When the 2006 season ended the Lynx organization decided for financial reasons to drop two divisions to the Premier Development League. Titus was one of few seniors players to remain with the Lynx for the 2007 season, where he was named player/assistant coach for Toronto. In 2008, Titus helped the Lynx reach the playoffs for the first time since 2000, but unfortunately for the Lynx, the Cleveland Internationals scored a late winner to take the game 2–1, sending the Lynx home early.

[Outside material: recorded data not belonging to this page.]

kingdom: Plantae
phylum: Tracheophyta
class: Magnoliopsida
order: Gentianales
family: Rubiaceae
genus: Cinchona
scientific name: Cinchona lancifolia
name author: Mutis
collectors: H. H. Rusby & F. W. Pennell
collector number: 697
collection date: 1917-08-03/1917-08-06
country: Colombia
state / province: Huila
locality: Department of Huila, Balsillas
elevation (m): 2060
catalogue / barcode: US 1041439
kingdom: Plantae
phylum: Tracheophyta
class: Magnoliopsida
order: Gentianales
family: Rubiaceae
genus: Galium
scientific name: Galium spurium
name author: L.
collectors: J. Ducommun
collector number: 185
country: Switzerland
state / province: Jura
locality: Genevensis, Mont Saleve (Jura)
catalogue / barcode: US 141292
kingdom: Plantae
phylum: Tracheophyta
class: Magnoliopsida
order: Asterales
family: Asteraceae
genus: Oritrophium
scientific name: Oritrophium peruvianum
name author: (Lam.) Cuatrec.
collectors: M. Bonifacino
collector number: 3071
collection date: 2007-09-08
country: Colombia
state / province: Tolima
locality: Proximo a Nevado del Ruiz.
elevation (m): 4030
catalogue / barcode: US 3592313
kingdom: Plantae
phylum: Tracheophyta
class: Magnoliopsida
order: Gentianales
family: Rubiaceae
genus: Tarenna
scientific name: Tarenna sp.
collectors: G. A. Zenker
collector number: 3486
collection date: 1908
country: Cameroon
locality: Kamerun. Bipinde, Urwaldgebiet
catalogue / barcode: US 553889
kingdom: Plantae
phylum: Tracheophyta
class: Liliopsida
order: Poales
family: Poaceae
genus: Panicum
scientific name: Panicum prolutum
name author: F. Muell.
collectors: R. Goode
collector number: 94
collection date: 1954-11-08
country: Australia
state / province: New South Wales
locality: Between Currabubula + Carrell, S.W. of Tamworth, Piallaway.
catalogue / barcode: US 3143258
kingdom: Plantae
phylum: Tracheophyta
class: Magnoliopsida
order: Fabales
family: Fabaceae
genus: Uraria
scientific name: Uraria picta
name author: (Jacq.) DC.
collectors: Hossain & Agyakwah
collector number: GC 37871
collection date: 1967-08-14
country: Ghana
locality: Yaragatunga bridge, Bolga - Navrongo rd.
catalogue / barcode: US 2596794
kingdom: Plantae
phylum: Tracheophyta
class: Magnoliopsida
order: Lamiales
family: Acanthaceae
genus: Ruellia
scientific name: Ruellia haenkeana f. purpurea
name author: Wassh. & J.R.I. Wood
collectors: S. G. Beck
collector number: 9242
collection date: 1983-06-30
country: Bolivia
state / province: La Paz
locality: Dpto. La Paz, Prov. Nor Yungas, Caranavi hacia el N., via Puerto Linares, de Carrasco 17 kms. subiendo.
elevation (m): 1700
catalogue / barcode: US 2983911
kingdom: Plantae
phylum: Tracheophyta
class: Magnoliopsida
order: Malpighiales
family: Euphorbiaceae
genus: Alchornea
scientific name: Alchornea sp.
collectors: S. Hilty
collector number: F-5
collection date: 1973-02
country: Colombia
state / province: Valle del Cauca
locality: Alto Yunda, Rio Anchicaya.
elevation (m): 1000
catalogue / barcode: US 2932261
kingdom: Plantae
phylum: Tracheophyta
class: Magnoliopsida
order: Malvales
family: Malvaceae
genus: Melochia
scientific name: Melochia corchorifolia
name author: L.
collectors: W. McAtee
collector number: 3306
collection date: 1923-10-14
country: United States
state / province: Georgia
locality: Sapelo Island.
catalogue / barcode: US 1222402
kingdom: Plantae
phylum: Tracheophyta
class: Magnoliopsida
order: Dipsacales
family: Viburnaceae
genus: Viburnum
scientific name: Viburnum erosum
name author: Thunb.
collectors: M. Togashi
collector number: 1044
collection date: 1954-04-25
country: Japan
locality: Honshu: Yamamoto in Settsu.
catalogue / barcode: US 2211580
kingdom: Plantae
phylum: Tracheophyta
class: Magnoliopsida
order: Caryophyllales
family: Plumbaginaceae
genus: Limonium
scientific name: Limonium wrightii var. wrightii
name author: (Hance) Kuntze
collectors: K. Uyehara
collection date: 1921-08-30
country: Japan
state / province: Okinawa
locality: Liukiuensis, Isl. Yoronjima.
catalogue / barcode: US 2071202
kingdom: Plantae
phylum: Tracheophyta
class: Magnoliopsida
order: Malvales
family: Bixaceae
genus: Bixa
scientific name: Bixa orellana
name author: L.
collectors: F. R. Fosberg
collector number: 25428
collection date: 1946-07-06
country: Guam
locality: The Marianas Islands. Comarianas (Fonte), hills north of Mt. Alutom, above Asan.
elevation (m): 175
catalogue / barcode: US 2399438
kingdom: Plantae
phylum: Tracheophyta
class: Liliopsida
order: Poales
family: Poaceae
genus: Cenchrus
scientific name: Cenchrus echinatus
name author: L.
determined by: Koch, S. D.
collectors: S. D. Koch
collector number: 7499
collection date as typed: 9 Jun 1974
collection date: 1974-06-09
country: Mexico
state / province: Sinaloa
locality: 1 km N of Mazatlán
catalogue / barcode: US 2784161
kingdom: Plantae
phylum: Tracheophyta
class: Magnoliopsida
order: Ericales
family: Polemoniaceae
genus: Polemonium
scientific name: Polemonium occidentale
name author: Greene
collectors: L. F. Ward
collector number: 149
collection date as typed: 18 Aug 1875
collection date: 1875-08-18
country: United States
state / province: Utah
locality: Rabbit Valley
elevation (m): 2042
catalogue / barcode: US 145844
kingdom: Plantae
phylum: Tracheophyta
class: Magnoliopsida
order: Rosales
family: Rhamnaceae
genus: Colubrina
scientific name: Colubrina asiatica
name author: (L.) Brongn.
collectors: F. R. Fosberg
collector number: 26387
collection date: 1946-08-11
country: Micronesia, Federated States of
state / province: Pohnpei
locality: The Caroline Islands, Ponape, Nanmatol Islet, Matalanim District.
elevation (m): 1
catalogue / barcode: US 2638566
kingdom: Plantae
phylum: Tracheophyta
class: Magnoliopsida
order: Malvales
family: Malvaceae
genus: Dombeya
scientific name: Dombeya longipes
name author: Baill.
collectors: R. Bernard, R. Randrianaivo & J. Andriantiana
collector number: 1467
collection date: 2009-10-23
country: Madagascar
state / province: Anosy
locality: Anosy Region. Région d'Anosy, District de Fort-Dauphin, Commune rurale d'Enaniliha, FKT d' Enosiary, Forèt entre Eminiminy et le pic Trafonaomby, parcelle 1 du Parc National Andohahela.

In 2008, he went on loan to Toronto FC for one game against Chivas USA in Major League Soccer. This was due to Toronto missing nine first-team players due to international duty, and in order to protect his amateur status he was unpaid for his Toronto FC appearance. After the conclusion of the PDL season he returned to the Canadian Soccer League and signed with the York Region Shooters. During his tenure with York Region he helped clinch the International Division title in 2008, and the regular season title in 2010. He was awarded the CSL Defender of the Year award in 2010.

==International career ==
He made his international debut for the Trinidad and Tobago national team on 15 November 2002, against St. Kitts and Nevis national football team in the 2003 CONCACAF Gold Cup qualification. He later appeared in four Gold Cup qualifier matches in 2002.

== Managerial career ==
In 2012 Rick Titus would coach the 98 boys youth team at North Mississauga Soccer Club. The team would go on to win the Ontario Cup and eventually the Canadian National Championship. Also, the 98 boys would also be named the number one sports team at the Mississauga Sports Council banquet.
In 2007, he gained his first experience in managing at a professional club as an assistant coach for the Toronto Lynx in the USL Premier Development League under Duncan Wilde. He later was appointed the head coach for the TFC Academy U14 team, and also a regional scout for the Mississauga/Brampton region. In 2016, he became the head coach for North Mississauga SC in League1 Ontario, and was named the head coach for the UTM Eagles men's team at the University of Toronto Mississauga. In 2017, he was appointed the head coach for Masters FA Saints. In the 2017 winter season he was appointed head coach for Caribbean Stars AC in the Arena Premier League.

In 2019, he replaced Phil Ionadi as head coach for the Mississauga MetroStars in the Major Arena Soccer League.
In 2019, he would go on to win the League 1 Ontario Championship with Masters FA
In 2021, he would go on to the semi-finals of the League 1 Ontario Championship, losing to the eventual 2021 Champions from Guelph.